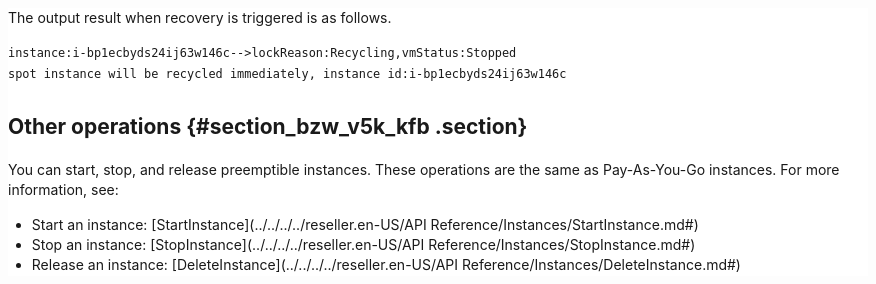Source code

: 
The output result when recovery is triggered is as follows.

```
instance:i-bp1ecbyds24ij63w146c-->lockReason:Recycling,vmStatus:Stopped
spot instance will be recycled immediately, instance id:i-bp1ecbyds24ij63w146c
```

## Other operations {#section_bzw_v5k_kfb .section}

You can start, stop, and release preemptible instances. These operations are the same as Pay-As-You-Go instances. For more information, see:

-   Start an instance: [StartInstance](../../../../reseller.en-US/API Reference/Instances/StartInstance.md#)
-   Stop an instance: [StopInstance](../../../../reseller.en-US/API Reference/Instances/StopInstance.md#)
-   Release an instance: [DeleteInstance](../../../../reseller.en-US/API Reference/Instances/DeleteInstance.md#)

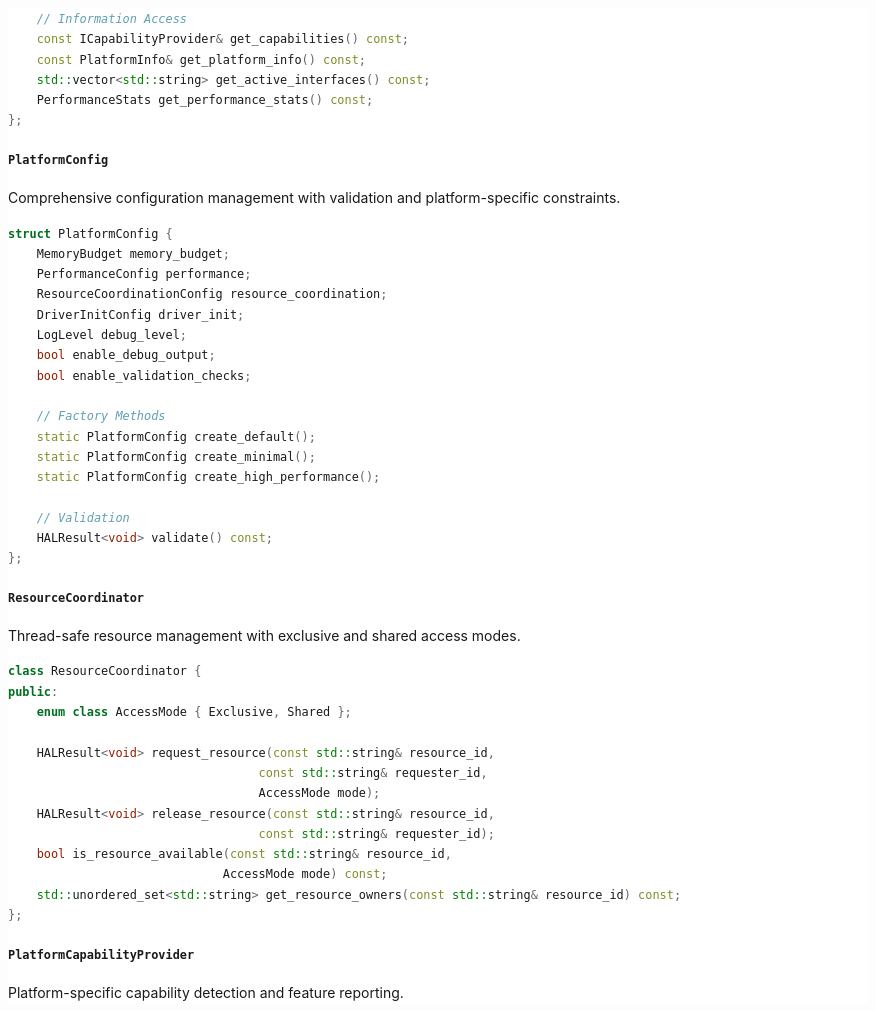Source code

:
 ```cpp
    // Information Access
    const ICapabilityProvider& get_capabilities() const;
    const PlatformInfo& get_platform_info() const;
    std::vector<std::string> get_active_interfaces() const;
    PerformanceStats get_performance_stats() const;
};
```

#### `PlatformConfig`
Comprehensive configuration management with validation and platform-specific constraints.

```cpp
struct PlatformConfig {
    MemoryBudget memory_budget;
    PerformanceConfig performance;
    ResourceCoordinationConfig resource_coordination;
    DriverInitConfig driver_init;
    LogLevel debug_level;
    bool enable_debug_output;
    bool enable_validation_checks;
    
    // Factory Methods
    static PlatformConfig create_default();
    static PlatformConfig create_minimal();
    static PlatformConfig create_high_performance();
    
    // Validation
    HALResult<void> validate() const;
};
```

#### `ResourceCoordinator`
Thread-safe resource management with exclusive and shared access modes.

```cpp
class ResourceCoordinator {
public:
    enum class AccessMode { Exclusive, Shared };
    
    HALResult<void> request_resource(const std::string& resource_id, 
                                   const std::string& requester_id, 
                                   AccessMode mode);
    HALResult<void> release_resource(const std::string& resource_id, 
                                   const std::string& requester_id);
    bool is_resource_available(const std::string& resource_id, 
                              AccessMode mode) const;
    std::unordered_set<std::string> get_resource_owners(const std::string& resource_id) const;
};
```

#### `PlatformCapabilityProvider`
Platform-specific capability detection and feature reporting.
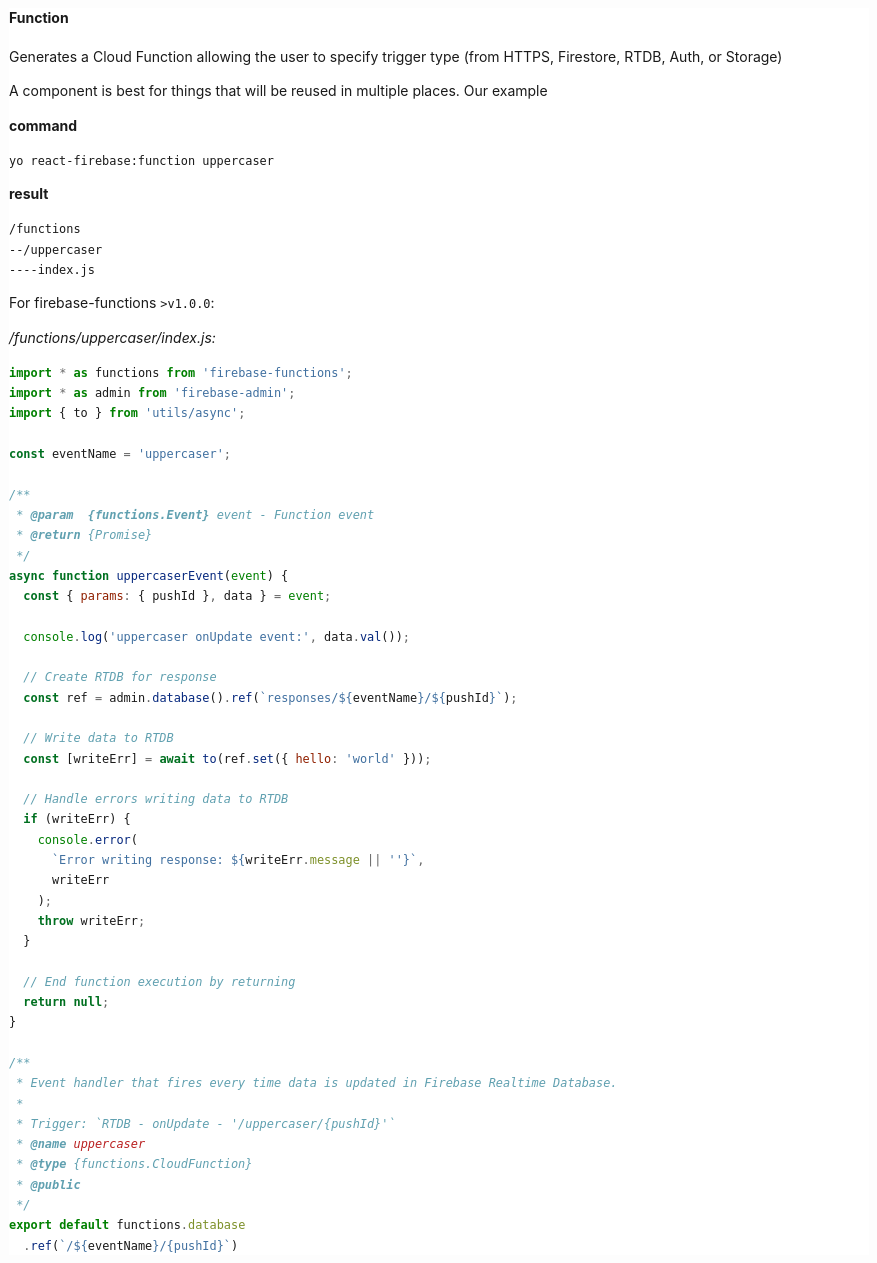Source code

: #### Function

Generates a Cloud Function allowing the user to specify trigger type (from HTTPS, Firestore, RTDB, Auth, or Storage)

A component is best for things that will be reused in multiple places. Our example

**command**

`yo react-firebase:function uppercaser`

**result**

```
/functions
--/uppercaser
----index.js
```

For firebase-functions `>v1.0.0`:

*/functions/uppercaser/index.js:*

```js
import * as functions from 'firebase-functions';
import * as admin from 'firebase-admin';
import { to } from 'utils/async';

const eventName = 'uppercaser';

/**
 * @param  {functions.Event} event - Function event
 * @return {Promise}
 */
async function uppercaserEvent(event) {
  const { params: { pushId }, data } = event;

  console.log('uppercaser onUpdate event:', data.val());

  // Create RTDB for response
  const ref = admin.database().ref(`responses/${eventName}/${pushId}`);

  // Write data to RTDB
  const [writeErr] = await to(ref.set({ hello: 'world' }));

  // Handle errors writing data to RTDB
  if (writeErr) {
    console.error(
      `Error writing response: ${writeErr.message || ''}`,
      writeErr
    );
    throw writeErr;
  }

  // End function execution by returning
  return null;
}

/**
 * Event handler that fires every time data is updated in Firebase Realtime Database.
 *
 * Trigger: `RTDB - onUpdate - '/uppercaser/{pushId}'`
 * @name uppercaser
 * @type {functions.CloudFunction}
 * @public
 */
export default functions.database
  .ref(`/${eventName}/{pushId}`)
```

[npm-image]: https://img.shields.io/npm/v/generator-react-firebase.svg?style=flat-square
[npm-url]: https://npmjs.org/package/generator-react-firebase
[npm-downloads-image]: https://img.shields.io/npm/dm/generator-react-firebase.svg?style=flat-square
[quality-image]: http://npm.packagequality.com/shield/generator-react-firebase.svg?style=flat-square
[quality-url]: https://packagequality.com/#?package=generator-react-firebase
[travis-image]: https://img.shields.io/travis/prescottprue/generator-react-firebase/master.svg?style=flat-square
[travis-url]: https://travis-ci.org/prescottprue/generator-react-firebase
[daviddm-image]: https://img.shields.io/david/prescottprue/generator-react-firebase.svg?style=flat-square
[daviddm-url]: https://david-dm.org/prescottprue/generator-react-firebase
[coverage-image]: https://img.shields.io/codecov/c/github/prescottprue/generator-react-firebase.svg?style=flat-square
[coverage-url]: https://codecov.io/gh/prescottprue/generator-react-firebase
[license-image]: https://img.shields.io/npm/l/generator-react-firebase.svg?style=flat-square
[license-url]: https://github.com/prescottprue/generator-react-firebase/blob/master/LICENSE
[code-style-image]: https://img.shields.io/badge/code%20style-standard-brightgreen.svg?style=flat-square
[code-style-url]: http://standardjs.com/
[gitter-image]: https://img.shields.io/gitter/room/nwjs/nw.js.svg?style=flat-square
[gitter-url]: https://gitter.im/prescottprue/generator-react-firebase
[firebase-ci-url]: https://github.com/prescottprue/firebase-ci
[react-loadable-url]: https://github.com/jamiebuilds/react-loadable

★ ★ ★ ★ ★ ★ ★

**Task to carry out:** Each record must be repeated verbatim, and no picture may appear in the copy.

**Your solution:**
Source code

: 
The output result when recovery is triggered is as follows.

```
instance:i-bp1ecbyds24ij63w146c-->lockReason:Recycling,vmStatus:Stopped
spot instance will be recycled immediately, instance id:i-bp1ecbyds24ij63w146c
```

## Other operations {#section_bzw_v5k_kfb .section}

You can start, stop, and release preemptible instances. These operations are the same as Pay-As-You-Go instances. For more information, see:

-   Start an instance: [StartInstance](../../../../reseller.en-US/API Reference/Instances/StartInstance.md#)
-   Stop an instance: [StopInstance](../../../../reseller.en-US/API Reference/Instances/StopInstance.md#)
-   Release an instance: [DeleteInstance](../../../../reseller.en-US/API Reference/Instances/DeleteInstance.md#)

Source code

:
 ```cpp
    // Information Access
    const ICapabilityProvider& get_capabilities() const;
    const PlatformInfo& get_platform_info() const;
    std::vector<std::string> get_active_interfaces() const;
    PerformanceStats get_performance_stats() const;
};
```

#### `PlatformConfig`
Comprehensive configuration management with validation and platform-specific constraints.

```cpp
struct PlatformConfig {
    MemoryBudget memory_budget;
    PerformanceConfig performance;
    ResourceCoordinationConfig resource_coordination;
    DriverInitConfig driver_init;
    LogLevel debug_level;
    bool enable_debug_output;
    bool enable_validation_checks;
    
    // Factory Methods
    static PlatformConfig create_default();
    static PlatformConfig create_minimal();
    static PlatformConfig create_high_performance();
    
    // Validation
    HALResult<void> validate() const;
};
```

#### `ResourceCoordinator`
Thread-safe resource management with exclusive and shared access modes.

```cpp
class ResourceCoordinator {
public:
    enum class AccessMode { Exclusive, Shared };
    
    HALResult<void> request_resource(const std::string& resource_id, 
                                   const std::string& requester_id, 
                                   AccessMode mode);
    HALResult<void> release_resource(const std::string& resource_id, 
                                   const std::string& requester_id);
    bool is_resource_available(const std::string& resource_id, 
                              AccessMode mode) const;
    std::unordered_set<std::string> get_resource_owners(const std::string& resource_id) const;
};
```

#### `PlatformCapabilityProvider`
Platform-specific capability detection and feature reporting.
Source code

: #### Function

Generates a Cloud Function allowing the user to specify trigger type (from HTTPS, Firestore, RTDB, Auth, or Storage)

A component is best for things that will be reused in multiple places. Our example

**command**

`yo react-firebase:function uppercaser`

**result**

```
/functions
--/uppercaser
----index.js
```

For firebase-functions `>v1.0.0`:

*/functions/uppercaser/index.js:*

```js
import * as functions from 'firebase-functions';
import * as admin from 'firebase-admin';
import { to } from 'utils/async';

const eventName = 'uppercaser';

/**
 * @param  {functions.Event} event - Function event
 * @return {Promise}
 */
async function uppercaserEvent(event) {
  const { params: { pushId }, data } = event;

  console.log('uppercaser onUpdate event:', data.val());

  // Create RTDB for response
  const ref = admin.database().ref(`responses/${eventName}/${pushId}`);

  // Write data to RTDB
  const [writeErr] = await to(ref.set({ hello: 'world' }));

  // Handle errors writing data to RTDB
  if (writeErr) {
    console.error(
      `Error writing response: ${writeErr.message || ''}`,
      writeErr
    );
    throw writeErr;
  }

  // End function execution by returning
  return null;
}

/**
 * Event handler that fires every time data is updated in Firebase Realtime Database.
 *
 * Trigger: `RTDB - onUpdate - '/uppercaser/{pushId}'`
 * @name uppercaser
 * @type {functions.CloudFunction}
 * @public
 */
export default functions.database
  .ref(`/${eventName}/{pushId}`)
```

[npm-image]: https://img.shields.io/npm/v/generator-react-firebase.svg?style=flat-square
[npm-url]: https://npmjs.org/package/generator-react-firebase
[npm-downloads-image]: https://img.shields.io/npm/dm/generator-react-firebase.svg?style=flat-square
[quality-image]: http://npm.packagequality.com/shield/generator-react-firebase.svg?style=flat-square
[quality-url]: https://packagequality.com/#?package=generator-react-firebase
[travis-image]: https://img.shields.io/travis/prescottprue/generator-react-firebase/master.svg?style=flat-square
[travis-url]: https://travis-ci.org/prescottprue/generator-react-firebase
[daviddm-image]: https://img.shields.io/david/prescottprue/generator-react-firebase.svg?style=flat-square
[daviddm-url]: https://david-dm.org/prescottprue/generator-react-firebase
[coverage-image]: https://img.shields.io/codecov/c/github/prescottprue/generator-react-firebase.svg?style=flat-square
[coverage-url]: https://codecov.io/gh/prescottprue/generator-react-firebase
[license-image]: https://img.shields.io/npm/l/generator-react-firebase.svg?style=flat-square
[license-url]: https://github.com/prescottprue/generator-react-firebase/blob/master/LICENSE
[code-style-image]: https://img.shields.io/badge/code%20style-standard-brightgreen.svg?style=flat-square
[code-style-url]: http://standardjs.com/
[gitter-image]: https://img.shields.io/gitter/room/nwjs/nw.js.svg?style=flat-square
[gitter-url]: https://gitter.im/prescottprue/generator-react-firebase
[firebase-ci-url]: https://github.com/prescottprue/firebase-ci
[react-loadable-url]: https://github.com/jamiebuilds/react-loadable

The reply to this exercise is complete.